Measurements of Mobile Water Saturation in Oil Sands
Butron, J., Bryan, J., Duan, Y., Kantzas, A.
International Symposium of the Society of Core Analysts, St. John’s, Newfoundland, Canada, 16-21 August, 2015.
The presence of mobile water saturation in heavy oil and bitumen systems is of considerable importance when understanding how different reservoir recovery methods will work. In non-thermal heavy oil production, the presence of mobile water saturation has extreme significance to the production of cold heavy oil (CHOPS) wells. Some wells are able to produce oil under relatively low and constant water cuts, while other wells produce significant water and quickly need to be shut in due to high production water cuts. In this study, an NMR and core analysis approach is used to shed some light into the properties of oil sand with or without mobile water present. Specifically, tests were run in order to study if mobile water is a localized pore scale phenomenon or if it can be understood through a more macroscopic view of the reservoir.

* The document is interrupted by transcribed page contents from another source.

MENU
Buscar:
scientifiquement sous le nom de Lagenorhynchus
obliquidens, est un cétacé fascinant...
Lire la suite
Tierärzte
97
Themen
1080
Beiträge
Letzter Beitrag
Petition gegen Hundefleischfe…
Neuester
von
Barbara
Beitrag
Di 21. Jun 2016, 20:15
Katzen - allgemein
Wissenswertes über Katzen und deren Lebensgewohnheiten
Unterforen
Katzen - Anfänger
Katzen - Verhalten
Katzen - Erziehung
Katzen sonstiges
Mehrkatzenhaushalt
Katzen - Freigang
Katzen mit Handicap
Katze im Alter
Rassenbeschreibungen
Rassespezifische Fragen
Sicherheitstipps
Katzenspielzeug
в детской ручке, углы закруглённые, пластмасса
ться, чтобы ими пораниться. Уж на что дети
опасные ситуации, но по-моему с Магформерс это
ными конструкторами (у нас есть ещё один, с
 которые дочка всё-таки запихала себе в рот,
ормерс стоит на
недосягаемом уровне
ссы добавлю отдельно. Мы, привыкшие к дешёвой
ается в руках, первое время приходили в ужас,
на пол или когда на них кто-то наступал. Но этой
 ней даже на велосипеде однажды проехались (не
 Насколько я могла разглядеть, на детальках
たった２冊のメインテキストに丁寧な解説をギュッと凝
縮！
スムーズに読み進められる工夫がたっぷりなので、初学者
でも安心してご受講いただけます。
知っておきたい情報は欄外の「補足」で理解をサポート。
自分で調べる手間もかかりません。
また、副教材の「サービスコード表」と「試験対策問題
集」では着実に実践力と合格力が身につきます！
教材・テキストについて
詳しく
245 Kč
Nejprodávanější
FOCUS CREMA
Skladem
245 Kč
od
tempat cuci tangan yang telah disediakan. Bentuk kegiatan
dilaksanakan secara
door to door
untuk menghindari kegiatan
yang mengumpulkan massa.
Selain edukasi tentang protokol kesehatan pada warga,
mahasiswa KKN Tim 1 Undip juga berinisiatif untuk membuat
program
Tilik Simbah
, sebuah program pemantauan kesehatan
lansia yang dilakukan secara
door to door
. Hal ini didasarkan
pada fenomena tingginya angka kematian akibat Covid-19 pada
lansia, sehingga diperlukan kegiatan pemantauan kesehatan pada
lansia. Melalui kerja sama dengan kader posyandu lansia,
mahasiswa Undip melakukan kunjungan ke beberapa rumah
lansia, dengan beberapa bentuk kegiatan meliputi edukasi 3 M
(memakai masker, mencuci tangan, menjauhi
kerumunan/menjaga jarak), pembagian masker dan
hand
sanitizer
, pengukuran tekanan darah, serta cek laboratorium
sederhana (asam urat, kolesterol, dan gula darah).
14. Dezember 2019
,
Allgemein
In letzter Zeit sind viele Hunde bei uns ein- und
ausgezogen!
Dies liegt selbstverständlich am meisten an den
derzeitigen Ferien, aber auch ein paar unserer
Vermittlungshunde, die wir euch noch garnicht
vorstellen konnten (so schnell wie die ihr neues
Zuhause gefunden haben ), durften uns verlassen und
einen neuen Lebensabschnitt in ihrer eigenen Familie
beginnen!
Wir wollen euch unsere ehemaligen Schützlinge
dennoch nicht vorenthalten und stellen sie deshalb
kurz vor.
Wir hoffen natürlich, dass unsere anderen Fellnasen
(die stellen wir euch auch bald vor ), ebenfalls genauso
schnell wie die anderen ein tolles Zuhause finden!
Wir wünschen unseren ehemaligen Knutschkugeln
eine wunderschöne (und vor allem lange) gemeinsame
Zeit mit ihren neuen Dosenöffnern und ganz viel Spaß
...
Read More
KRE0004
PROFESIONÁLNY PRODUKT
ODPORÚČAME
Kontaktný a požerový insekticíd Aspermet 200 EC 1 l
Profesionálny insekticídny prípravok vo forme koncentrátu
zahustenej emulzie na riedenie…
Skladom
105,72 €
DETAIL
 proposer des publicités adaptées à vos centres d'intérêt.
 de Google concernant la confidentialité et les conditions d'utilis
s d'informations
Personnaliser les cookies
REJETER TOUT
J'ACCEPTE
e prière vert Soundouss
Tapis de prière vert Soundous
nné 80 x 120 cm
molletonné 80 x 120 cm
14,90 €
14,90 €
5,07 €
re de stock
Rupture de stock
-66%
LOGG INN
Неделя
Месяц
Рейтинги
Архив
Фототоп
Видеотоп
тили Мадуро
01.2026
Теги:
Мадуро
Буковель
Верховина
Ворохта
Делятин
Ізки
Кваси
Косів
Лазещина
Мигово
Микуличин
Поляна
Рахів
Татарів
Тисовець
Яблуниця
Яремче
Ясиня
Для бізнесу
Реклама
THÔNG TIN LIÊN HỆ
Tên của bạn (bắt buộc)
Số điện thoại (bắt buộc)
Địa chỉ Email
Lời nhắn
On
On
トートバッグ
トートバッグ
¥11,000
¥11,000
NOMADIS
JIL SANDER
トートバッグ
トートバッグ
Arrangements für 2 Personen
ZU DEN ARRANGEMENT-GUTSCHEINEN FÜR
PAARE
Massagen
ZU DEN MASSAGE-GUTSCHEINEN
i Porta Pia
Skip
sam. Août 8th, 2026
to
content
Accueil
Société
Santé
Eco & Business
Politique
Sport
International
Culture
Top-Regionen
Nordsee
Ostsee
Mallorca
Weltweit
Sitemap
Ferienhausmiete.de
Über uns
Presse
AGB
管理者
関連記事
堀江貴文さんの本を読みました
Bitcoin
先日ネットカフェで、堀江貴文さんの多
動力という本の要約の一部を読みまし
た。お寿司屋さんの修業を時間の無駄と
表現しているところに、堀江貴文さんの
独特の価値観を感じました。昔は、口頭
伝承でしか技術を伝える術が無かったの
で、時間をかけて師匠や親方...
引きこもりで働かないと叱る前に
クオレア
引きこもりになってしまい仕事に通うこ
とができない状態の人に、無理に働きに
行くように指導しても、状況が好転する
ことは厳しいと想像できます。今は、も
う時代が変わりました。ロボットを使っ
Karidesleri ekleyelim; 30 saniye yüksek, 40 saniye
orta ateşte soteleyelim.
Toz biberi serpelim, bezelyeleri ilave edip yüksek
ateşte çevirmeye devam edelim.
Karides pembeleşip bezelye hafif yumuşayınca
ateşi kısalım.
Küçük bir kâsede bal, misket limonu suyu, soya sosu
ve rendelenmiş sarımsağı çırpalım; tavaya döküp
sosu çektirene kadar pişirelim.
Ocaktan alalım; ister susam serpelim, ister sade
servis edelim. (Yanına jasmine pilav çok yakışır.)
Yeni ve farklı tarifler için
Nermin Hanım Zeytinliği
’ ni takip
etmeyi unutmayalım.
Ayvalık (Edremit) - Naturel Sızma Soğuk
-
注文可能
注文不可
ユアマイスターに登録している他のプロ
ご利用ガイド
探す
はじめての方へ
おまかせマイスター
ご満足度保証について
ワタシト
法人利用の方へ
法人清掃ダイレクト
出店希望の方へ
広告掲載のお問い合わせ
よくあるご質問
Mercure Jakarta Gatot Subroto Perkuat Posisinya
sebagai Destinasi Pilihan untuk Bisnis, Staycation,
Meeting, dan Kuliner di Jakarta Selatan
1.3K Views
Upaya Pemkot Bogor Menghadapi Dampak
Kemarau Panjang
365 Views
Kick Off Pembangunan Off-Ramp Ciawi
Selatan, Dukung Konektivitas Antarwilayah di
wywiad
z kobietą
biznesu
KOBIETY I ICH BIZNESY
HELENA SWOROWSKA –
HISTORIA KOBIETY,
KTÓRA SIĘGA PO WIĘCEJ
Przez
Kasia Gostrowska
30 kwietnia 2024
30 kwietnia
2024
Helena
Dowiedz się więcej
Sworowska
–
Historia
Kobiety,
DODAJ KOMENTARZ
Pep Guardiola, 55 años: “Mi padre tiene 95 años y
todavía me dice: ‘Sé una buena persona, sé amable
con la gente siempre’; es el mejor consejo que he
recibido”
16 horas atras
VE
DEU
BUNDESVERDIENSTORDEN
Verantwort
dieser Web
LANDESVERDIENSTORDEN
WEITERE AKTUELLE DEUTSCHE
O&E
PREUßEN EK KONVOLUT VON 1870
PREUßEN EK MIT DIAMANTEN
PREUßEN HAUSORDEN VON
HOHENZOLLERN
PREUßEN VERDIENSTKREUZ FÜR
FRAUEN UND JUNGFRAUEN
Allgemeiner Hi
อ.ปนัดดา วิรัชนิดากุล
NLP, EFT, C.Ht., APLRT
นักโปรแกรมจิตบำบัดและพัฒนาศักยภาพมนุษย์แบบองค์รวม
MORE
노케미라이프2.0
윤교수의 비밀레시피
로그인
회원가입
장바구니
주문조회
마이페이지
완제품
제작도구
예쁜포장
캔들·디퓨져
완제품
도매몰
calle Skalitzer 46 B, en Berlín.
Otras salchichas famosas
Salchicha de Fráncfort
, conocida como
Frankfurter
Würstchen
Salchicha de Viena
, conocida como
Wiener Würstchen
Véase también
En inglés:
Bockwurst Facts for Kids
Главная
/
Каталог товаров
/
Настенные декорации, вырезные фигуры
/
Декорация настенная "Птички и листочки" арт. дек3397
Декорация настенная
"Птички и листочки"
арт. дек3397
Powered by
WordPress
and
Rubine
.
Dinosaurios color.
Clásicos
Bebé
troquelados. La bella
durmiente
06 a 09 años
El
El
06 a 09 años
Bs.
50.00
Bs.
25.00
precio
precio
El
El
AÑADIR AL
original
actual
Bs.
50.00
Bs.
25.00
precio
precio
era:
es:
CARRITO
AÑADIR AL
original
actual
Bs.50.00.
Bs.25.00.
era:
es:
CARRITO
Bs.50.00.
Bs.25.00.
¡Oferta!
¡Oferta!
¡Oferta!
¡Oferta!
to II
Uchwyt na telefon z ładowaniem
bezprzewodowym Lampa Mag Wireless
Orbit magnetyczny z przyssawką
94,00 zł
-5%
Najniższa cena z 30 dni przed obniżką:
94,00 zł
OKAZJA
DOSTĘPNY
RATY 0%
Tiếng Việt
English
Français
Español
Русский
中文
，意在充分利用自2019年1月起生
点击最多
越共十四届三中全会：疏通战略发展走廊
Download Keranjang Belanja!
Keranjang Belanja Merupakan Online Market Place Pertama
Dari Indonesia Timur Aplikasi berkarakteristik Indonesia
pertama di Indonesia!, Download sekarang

Samples of core are taken from two heavy oil producing wells: one that experienced very high production water cuts, and the other that produced mainly heavy oil with minimal water. The samples (containing heavy oil and connate water) are flooded with water in order to measure effective permeability to water. NMR spectra are also obtained after flooding and after cleaning of the cores, in order to understand the pore-scale location of water in different effective permeability samples. The outcome of this study is insight into what is the difference in core properties between wells with vs. without mobile water. The key conclusion reached is that wells behave similarly at the pore/core scale, but differences are observed macroscopically. The well with high historical water contains thin zones of high water saturation (high water effective permeability) which were missed at the resolution of the logs. Water production may be due to the presence of these heterogeneous zones.